Take the entries that follow and return exactly the lines from the one holding "Витрина закупок" through the one holding "ОБРАЗОВАНИЯ", both included. Nothing else is needed.

Data to use Start Marker

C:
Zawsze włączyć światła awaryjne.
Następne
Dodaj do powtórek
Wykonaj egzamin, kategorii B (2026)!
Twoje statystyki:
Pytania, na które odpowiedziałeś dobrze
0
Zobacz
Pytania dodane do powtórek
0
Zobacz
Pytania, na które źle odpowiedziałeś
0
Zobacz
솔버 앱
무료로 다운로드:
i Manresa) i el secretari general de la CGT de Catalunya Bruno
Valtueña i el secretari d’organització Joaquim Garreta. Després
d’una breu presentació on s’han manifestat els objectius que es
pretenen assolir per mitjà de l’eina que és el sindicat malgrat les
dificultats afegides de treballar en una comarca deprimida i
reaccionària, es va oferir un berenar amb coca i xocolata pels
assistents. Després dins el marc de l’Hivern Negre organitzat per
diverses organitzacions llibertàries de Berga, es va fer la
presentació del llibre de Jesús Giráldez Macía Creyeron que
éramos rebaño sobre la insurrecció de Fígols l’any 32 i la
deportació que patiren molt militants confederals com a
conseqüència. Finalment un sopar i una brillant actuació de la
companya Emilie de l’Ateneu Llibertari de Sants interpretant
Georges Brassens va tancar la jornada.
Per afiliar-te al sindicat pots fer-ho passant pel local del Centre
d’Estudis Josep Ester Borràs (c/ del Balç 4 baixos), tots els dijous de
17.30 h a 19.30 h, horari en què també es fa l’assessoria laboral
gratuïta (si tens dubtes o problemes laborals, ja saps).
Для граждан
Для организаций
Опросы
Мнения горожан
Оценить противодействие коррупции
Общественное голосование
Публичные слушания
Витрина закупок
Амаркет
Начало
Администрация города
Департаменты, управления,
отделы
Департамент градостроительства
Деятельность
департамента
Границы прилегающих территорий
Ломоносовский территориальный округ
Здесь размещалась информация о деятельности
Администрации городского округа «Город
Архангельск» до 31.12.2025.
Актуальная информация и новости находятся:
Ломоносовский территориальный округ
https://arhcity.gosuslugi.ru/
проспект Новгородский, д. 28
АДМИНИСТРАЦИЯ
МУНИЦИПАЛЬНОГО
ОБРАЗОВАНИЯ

Data to use End Marker
Data to use Start Marker

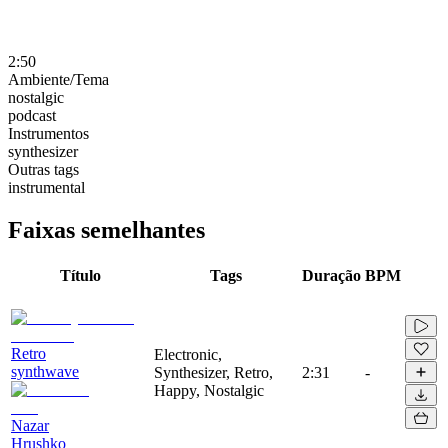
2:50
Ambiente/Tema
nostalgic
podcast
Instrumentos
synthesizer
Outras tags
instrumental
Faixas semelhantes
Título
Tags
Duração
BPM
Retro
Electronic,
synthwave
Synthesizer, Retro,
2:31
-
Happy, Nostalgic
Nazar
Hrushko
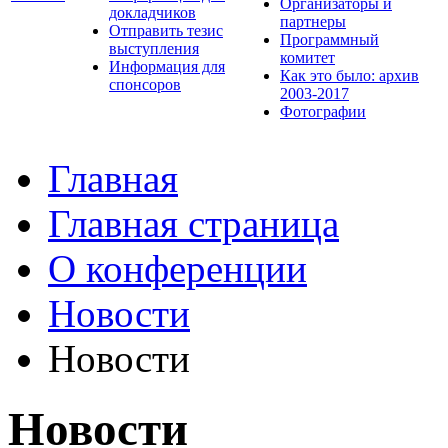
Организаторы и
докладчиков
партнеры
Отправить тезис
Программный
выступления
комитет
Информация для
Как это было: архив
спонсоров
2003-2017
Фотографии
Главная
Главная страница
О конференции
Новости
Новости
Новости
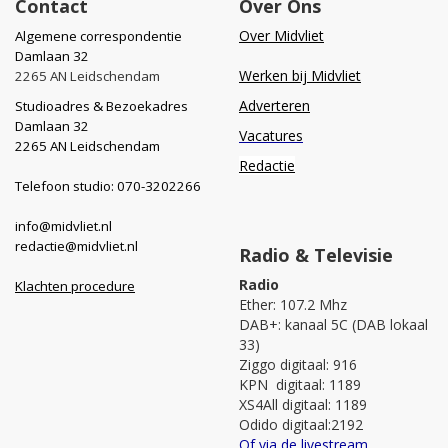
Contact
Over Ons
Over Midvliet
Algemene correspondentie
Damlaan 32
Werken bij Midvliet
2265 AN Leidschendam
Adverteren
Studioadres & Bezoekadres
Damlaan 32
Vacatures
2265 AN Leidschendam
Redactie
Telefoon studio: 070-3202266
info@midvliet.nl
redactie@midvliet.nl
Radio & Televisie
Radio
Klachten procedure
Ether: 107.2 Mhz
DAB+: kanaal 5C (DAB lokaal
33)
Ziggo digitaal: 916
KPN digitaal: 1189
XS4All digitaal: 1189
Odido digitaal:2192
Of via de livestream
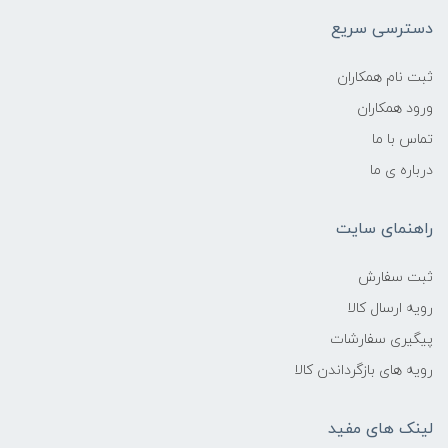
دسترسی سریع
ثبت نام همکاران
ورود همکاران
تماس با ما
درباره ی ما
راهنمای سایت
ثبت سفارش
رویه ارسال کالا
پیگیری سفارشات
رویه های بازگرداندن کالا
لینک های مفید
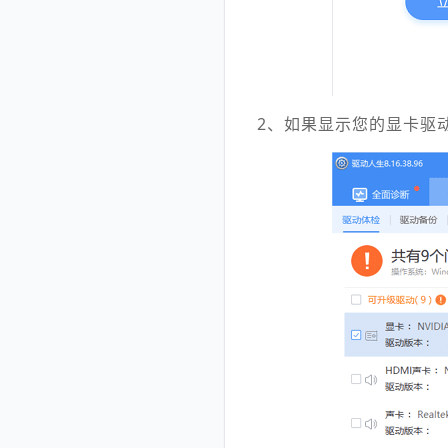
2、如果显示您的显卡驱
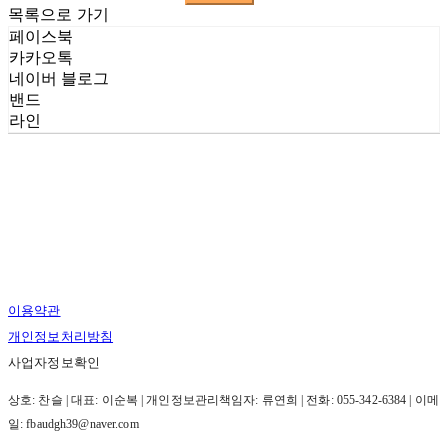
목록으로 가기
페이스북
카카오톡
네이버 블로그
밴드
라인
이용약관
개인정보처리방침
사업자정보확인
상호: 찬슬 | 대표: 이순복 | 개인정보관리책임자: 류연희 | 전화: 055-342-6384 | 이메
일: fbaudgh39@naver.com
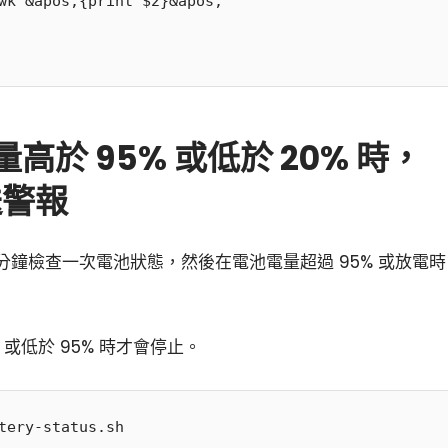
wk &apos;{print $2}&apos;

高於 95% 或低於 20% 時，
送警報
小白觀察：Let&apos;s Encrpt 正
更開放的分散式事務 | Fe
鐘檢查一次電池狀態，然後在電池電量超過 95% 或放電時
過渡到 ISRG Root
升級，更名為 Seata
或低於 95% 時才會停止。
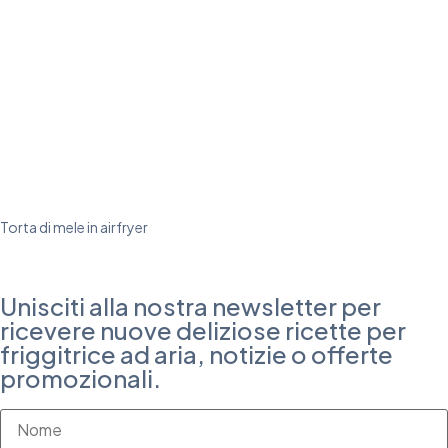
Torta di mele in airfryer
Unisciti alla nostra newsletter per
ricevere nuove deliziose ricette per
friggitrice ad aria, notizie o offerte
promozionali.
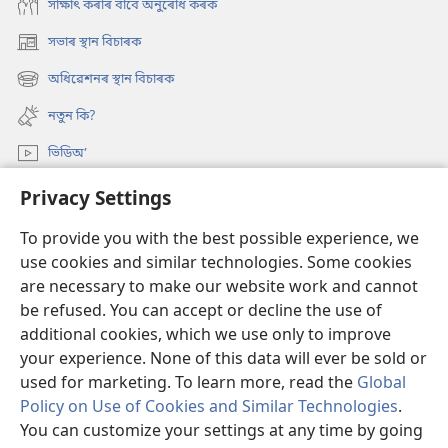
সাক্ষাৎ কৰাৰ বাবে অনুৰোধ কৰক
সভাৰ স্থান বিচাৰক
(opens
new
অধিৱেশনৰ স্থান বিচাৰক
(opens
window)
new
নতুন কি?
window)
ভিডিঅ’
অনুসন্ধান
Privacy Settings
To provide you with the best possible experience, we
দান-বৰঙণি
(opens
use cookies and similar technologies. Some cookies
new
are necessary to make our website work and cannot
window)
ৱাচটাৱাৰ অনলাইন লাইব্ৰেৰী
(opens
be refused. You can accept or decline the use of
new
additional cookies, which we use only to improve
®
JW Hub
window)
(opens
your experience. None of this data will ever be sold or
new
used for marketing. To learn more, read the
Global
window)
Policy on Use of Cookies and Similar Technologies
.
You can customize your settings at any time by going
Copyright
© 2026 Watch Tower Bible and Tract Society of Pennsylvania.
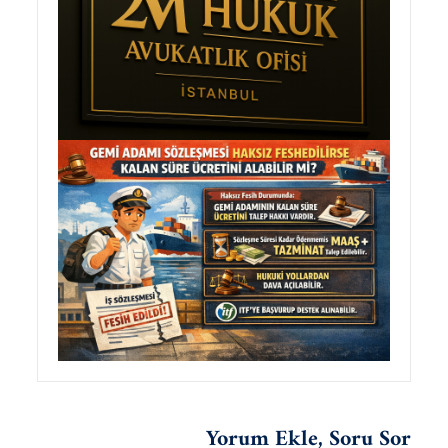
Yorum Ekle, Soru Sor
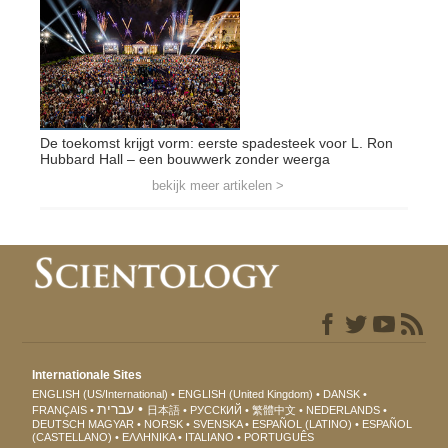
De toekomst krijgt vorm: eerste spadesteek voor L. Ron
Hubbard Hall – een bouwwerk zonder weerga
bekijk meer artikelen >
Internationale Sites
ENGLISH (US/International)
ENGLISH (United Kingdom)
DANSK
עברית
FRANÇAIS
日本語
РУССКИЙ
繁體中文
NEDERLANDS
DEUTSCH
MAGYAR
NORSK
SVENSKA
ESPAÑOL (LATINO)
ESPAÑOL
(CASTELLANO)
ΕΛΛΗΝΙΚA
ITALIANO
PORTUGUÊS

Data to use End Marker
Data to use Start Marker

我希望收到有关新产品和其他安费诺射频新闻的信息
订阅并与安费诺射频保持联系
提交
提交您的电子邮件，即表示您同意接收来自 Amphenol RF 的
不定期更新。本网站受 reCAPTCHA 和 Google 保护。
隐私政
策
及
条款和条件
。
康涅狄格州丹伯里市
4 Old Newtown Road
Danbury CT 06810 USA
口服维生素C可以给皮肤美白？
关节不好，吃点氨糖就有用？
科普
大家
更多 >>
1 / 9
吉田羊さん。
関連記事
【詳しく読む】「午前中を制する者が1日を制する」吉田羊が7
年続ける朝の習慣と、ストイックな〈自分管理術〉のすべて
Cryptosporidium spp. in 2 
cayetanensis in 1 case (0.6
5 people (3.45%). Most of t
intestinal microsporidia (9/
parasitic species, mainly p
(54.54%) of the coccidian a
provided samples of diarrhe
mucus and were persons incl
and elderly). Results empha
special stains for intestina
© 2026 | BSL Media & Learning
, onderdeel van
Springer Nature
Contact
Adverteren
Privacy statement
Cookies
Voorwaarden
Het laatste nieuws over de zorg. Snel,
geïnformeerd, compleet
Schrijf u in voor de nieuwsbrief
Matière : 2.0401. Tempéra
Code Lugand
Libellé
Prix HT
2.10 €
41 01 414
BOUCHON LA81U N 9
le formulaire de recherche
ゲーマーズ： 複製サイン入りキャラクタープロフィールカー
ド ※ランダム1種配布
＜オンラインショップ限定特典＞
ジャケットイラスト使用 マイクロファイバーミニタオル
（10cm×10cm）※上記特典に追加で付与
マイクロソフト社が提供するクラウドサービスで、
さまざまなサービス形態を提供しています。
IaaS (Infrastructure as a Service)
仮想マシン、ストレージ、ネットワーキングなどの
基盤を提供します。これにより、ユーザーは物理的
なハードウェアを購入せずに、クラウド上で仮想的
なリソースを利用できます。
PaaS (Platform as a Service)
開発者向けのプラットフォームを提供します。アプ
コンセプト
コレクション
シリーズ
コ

Data to use End Marker

- _Answer area_
Витрина закупок
Амаркет
Начало
Администрация города
Департаменты, управления,
отделы
Департамент градостроительства
Деятельность
департамента
Границы прилегающих территорий
Ломоносовский территориальный округ
Здесь размещалась информация о деятельности
Администрации городского округа «Город
Архангельск» до 31.12.2025.
Актуальная информация и новости находятся:
Ломоносовский территориальный округ
https://arhcity.gosuslugi.ru/
проспект Новгородский, д. 28
АДМИНИСТРАЦИЯ
МУНИЦИПАЛЬНОГО
ОБРАЗОВАНИЯ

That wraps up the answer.